A ces interrogations, plusieurs réponses sont possibles, et le Petit Palais s’efforce d’explorer diverses voies. Ce troisième volet du triptyque paraîtra peut-être un peu moins foisonnant, par rapport à l’embarras de richesses qui caractérisaient les deux premiers, à moins que ce ne soit simplement une plus grande familiarité avec les œuvres exposées qui engendre cette impression. Quatre cents numéros au catalogue, néanmoins, ce qui n’est pas rien. Pour autant, la visite ne crée pas une sensation de trop-plein, mais d’agréable profusion.
Une piste très à la mode, pour renouveler notre regard sur telle ou telle période artistique, qu’il s’agisse des arts visuels ou de la musique, est bien sûr l’intérêt porté aux femmes. La période 1905–1925 se prête bien à cet angle d’approche, puisqu’il a permis, mieux que jamais auparavant, aux femmes d’accéder à une formation artistique, d’exposer leurs œuvres et d’adhérer aux différentes avant-gardes. On le remarque dès la première salle, où Marie Laurencin est en bonne place, avec un bel autoportrait peint avant qu’elle ait trouvé son style caractéristique, et un portrait de Max Jacob judicieusement rapproché d’un masque africain, la simplification des traits du visages du poète ayant sans doute été inspirée par l’esthétique « nègre ». Cette présence féminine se poursuit, avec des noms comme Marie Vassilieff ou Natalia Gontcharova. Même la salle conçue autour du Théâtre des Champs-Elysées et des Ballets russes montre, aux côtés des plans d’Auguste Perret, d’esquisses de bas-relief de Bourdelle ou de costumes pour Le Sacre du printemps, deux toiles de Jacqueline Marval (1866–1932), qui fut sollicitée, tandis que Maurice Denis était chargé de la grande salle, pour peindre huit panneaux destinée au foyer de la danse ; on la retrouve dans une autre salle, consacrée à la Première Guerre mondiale. Plus loin, c’est la Brésilienne Tarsila do Amaral qui est représentée par une toile peinte en 1924, soit un an après sa célèbre A Negra, l’étonnante étonnante qui revisite l’univers du Douanier Rousseau. Tamara de Lempicka est forcément là aussi, avec le Saint-Moritz du musée des beaux-arts d’Orléans, qui renvoie à l’engouement pour les sports d’hiver, et le grand nu Les Deux Amies pour la vogue du lesbianisme.
Les égéries sont également évoquées, modèles, danseuses ou actrices qui ont inspiré les artistes, et Joséphine Baker a droit a son propre espace, avec quelques-unes des plus belles créations qu’elle a pu susciter (superbe laque de Jean Dunand, portrait par Van Dongen).
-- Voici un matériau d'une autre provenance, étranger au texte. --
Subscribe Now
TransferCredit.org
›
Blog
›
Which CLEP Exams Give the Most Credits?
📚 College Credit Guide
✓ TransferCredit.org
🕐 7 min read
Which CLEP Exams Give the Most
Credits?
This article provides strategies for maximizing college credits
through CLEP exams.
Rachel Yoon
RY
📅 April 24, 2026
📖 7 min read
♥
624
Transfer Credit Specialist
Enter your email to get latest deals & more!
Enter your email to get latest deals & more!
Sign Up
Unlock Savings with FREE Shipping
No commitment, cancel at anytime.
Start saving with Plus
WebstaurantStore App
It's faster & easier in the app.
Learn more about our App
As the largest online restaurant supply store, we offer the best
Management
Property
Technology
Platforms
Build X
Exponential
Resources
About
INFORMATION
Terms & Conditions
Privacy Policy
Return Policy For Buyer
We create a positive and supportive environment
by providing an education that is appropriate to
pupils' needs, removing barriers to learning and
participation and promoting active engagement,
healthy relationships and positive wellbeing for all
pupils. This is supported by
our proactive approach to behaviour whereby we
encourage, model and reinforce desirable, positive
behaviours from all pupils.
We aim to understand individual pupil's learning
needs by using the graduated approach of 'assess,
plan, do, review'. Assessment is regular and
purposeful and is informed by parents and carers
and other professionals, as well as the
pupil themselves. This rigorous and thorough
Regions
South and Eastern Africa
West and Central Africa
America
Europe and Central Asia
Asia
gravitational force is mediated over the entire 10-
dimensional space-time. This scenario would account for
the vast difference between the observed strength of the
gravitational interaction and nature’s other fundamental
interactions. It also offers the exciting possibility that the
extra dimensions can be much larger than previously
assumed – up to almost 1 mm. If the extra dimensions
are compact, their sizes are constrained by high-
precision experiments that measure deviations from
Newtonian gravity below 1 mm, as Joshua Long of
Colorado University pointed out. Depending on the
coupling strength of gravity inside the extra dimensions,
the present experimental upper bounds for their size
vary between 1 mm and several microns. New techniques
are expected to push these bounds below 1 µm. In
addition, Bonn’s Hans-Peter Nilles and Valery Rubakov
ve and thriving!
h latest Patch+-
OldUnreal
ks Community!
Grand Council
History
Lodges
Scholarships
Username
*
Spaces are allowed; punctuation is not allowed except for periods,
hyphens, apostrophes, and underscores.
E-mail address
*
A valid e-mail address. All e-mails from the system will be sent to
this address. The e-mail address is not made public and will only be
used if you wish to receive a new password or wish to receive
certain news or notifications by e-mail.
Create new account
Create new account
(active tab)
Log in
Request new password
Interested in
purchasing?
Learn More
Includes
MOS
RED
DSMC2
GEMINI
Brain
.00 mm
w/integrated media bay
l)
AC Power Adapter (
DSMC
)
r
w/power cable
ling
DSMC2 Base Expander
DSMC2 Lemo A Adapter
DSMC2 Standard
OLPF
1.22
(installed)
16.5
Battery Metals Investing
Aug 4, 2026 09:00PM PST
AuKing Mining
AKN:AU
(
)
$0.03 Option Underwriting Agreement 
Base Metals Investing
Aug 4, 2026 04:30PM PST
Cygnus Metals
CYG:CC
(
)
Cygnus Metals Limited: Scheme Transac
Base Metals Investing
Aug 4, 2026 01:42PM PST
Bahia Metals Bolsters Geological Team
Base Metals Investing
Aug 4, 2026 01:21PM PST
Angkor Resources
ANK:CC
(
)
Autre forme de présence féminine : outre les peintures et sculptures rassemblées, l’exposition inclut aussi des vitrines contenant des robes, à commencer par celles de Paul Poiret. Le couturier frappa d’abord les esprits dans les années 1910, et l’on ne peut s’empêcher de trouver remarquable la coïncidence de ses créations mêlant le style Empire à un Orient fantasmé avec les costumes alors dessinés pour les Ballets russes par Bakst ou Roerich. Poiret revient en 1914–18 en tant que concepteur d’un modèle de capote bleu horizon adopté par l’armée, à côté de son portrait par Derain. La mode des Années Folles est elle aussi illustrée par plusieurs modèles.
Une autre manière de renouveler notre regard sur la période considérée consiste à s’appuyer sur certains événements historiques pour rapprocher des univers a priori éloignés. Le début du XXe siècle ayant vu l’essor de l’automobile et de l’avion, une voiture Peugeot de 1913 voisine ici avec un authentique aéroplane de 1911 et un moteur, qui voisinent assez naturellement avec le très machinique Cheval majeur de Duchamp-Villon (1914) et la célèbre Roue de bicyclette de son frère Marcel. La salle consacrée à la Grande Guerre rappelle aussi quelques aspects oubliés, comme cette « Exposition d’œuvres d’art mutilées » qui fut accueillie par le Petit Palais, justement, les destructions liées aux bombardements étant mises en avant comme autant de preuves de la barbarie de l’ennemi.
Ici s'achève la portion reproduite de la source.